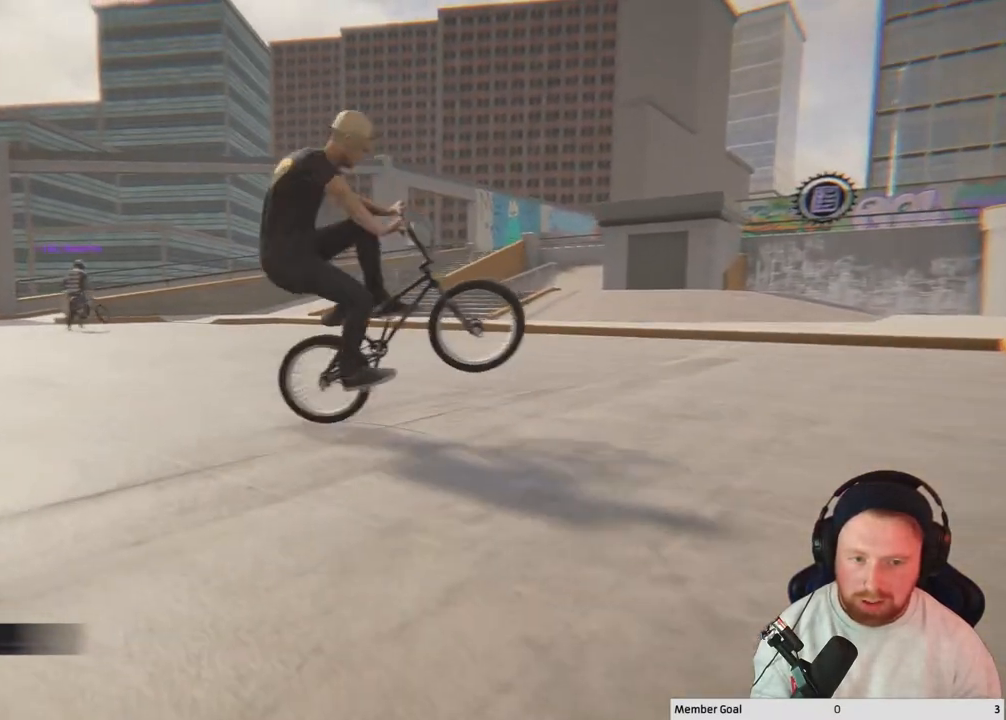
{"buttons": [], "left_stick": "left", "right_stick": "down", "events": [[50, "right_stick", "down-right"], [183, "right_stick", "down"]]}
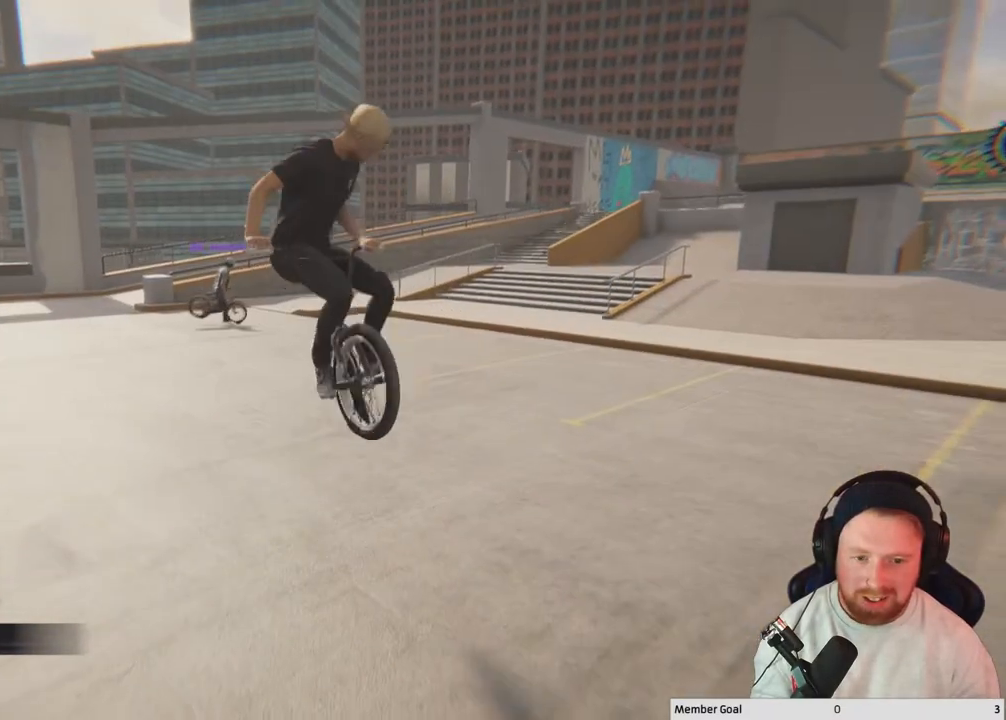
{"buttons": [], "left_stick": "center", "right_stick": "center", "events": [[150, "right_stick", "center"], [283, "left_stick", "center"]]}
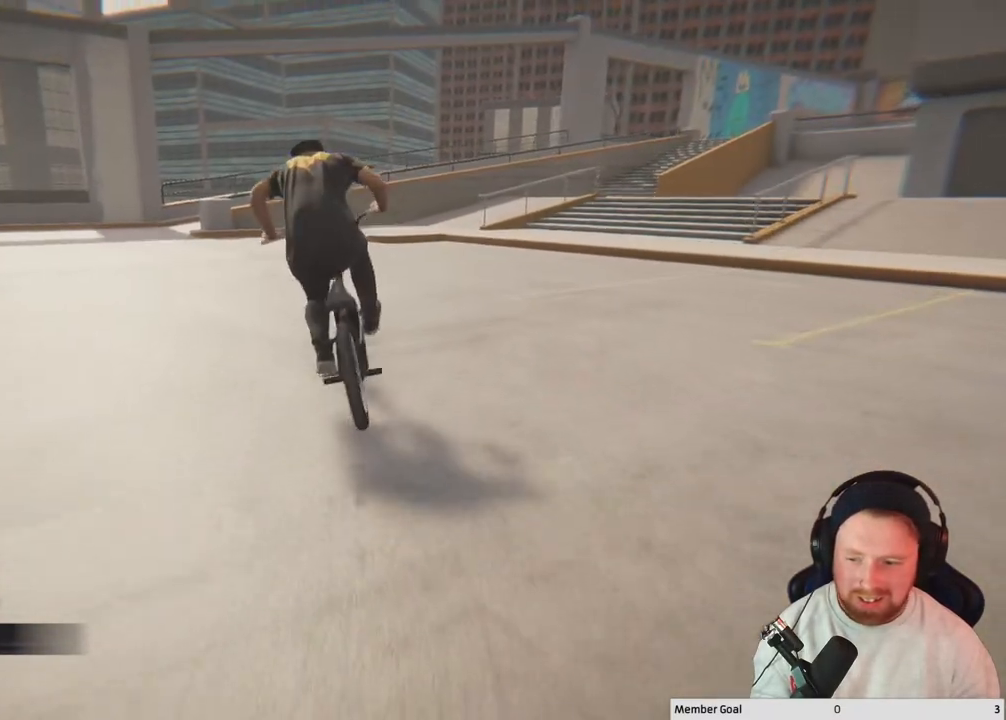
{"buttons": [], "left_stick": "left", "right_stick": "center", "events": [[100, "left_stick", "left"]]}
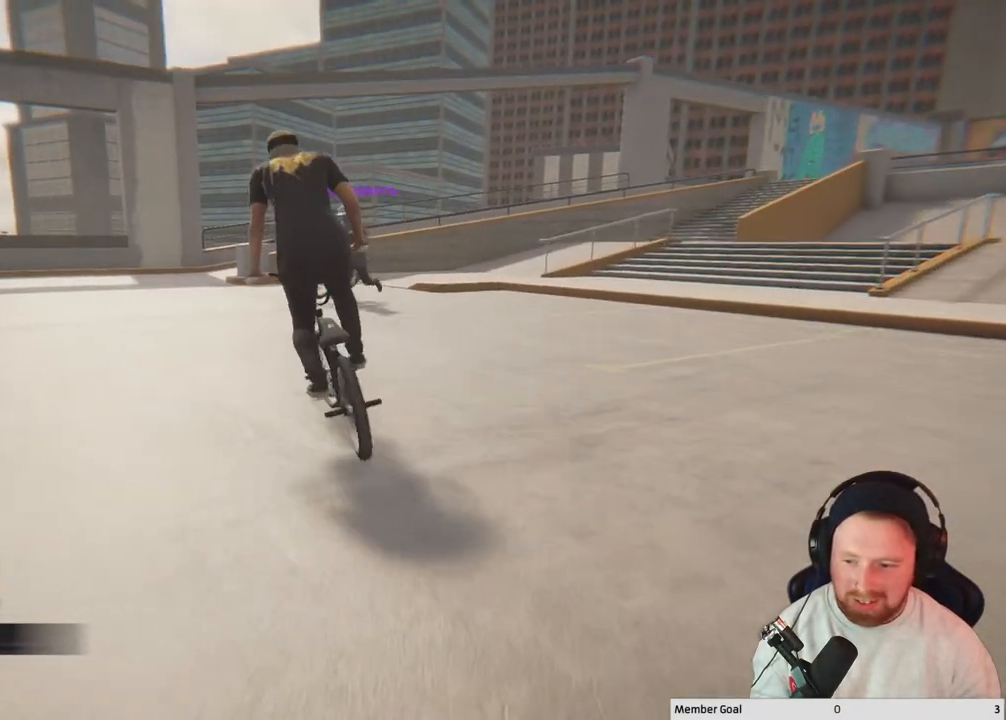
{"buttons": [], "left_stick": "right", "right_stick": "center", "events": [[300, "left_stick", "center"], [500, "left_stick", "right"]]}
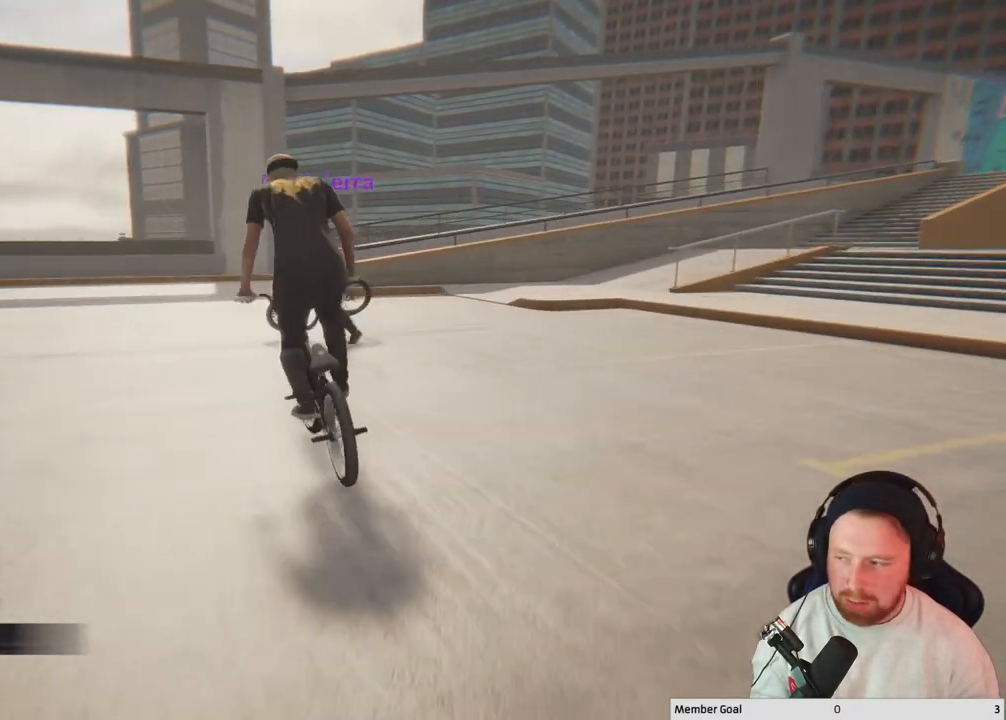
{"buttons": [], "left_stick": "right", "right_stick": "center", "events": []}
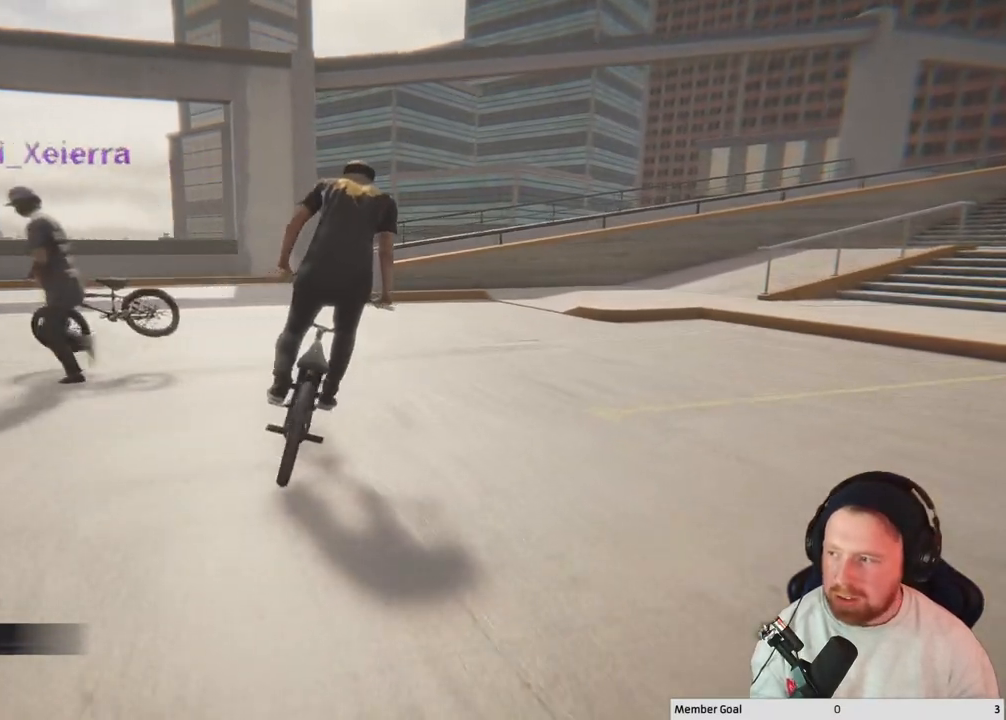
{"buttons": [], "left_stick": "right", "right_stick": "center", "events": []}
- - -
§ **EXERCISE DESCRIPTION**
Pictures stay out; everything else in the listing above gets repeated exactly.

§ **ANSWER SPACE**
{"buttons": [], "left_stick": "left", "right_stick": "down", "events": [[50, "right_stick", "down-right"], [183, "right_stick", "down"]]}
{"buttons": [], "left_stick": "center", "right_stick": "center", "events": [[150, "right_stick", "center"], [283, "left_stick", "center"]]}
{"buttons": [], "left_stick": "left", "right_stick": "center", "events": [[100, "left_stick", "left"]]}
{"buttons": [], "left_stick": "right", "right_stick": "center", "events": [[300, "left_stick", "center"], [500, "left_stick", "right"]]}
{"buttons": [], "left_stick": "right", "right_stick": "center", "events": []}
{"buttons": [], "left_stick": "right", "right_stick": "center", "events": []}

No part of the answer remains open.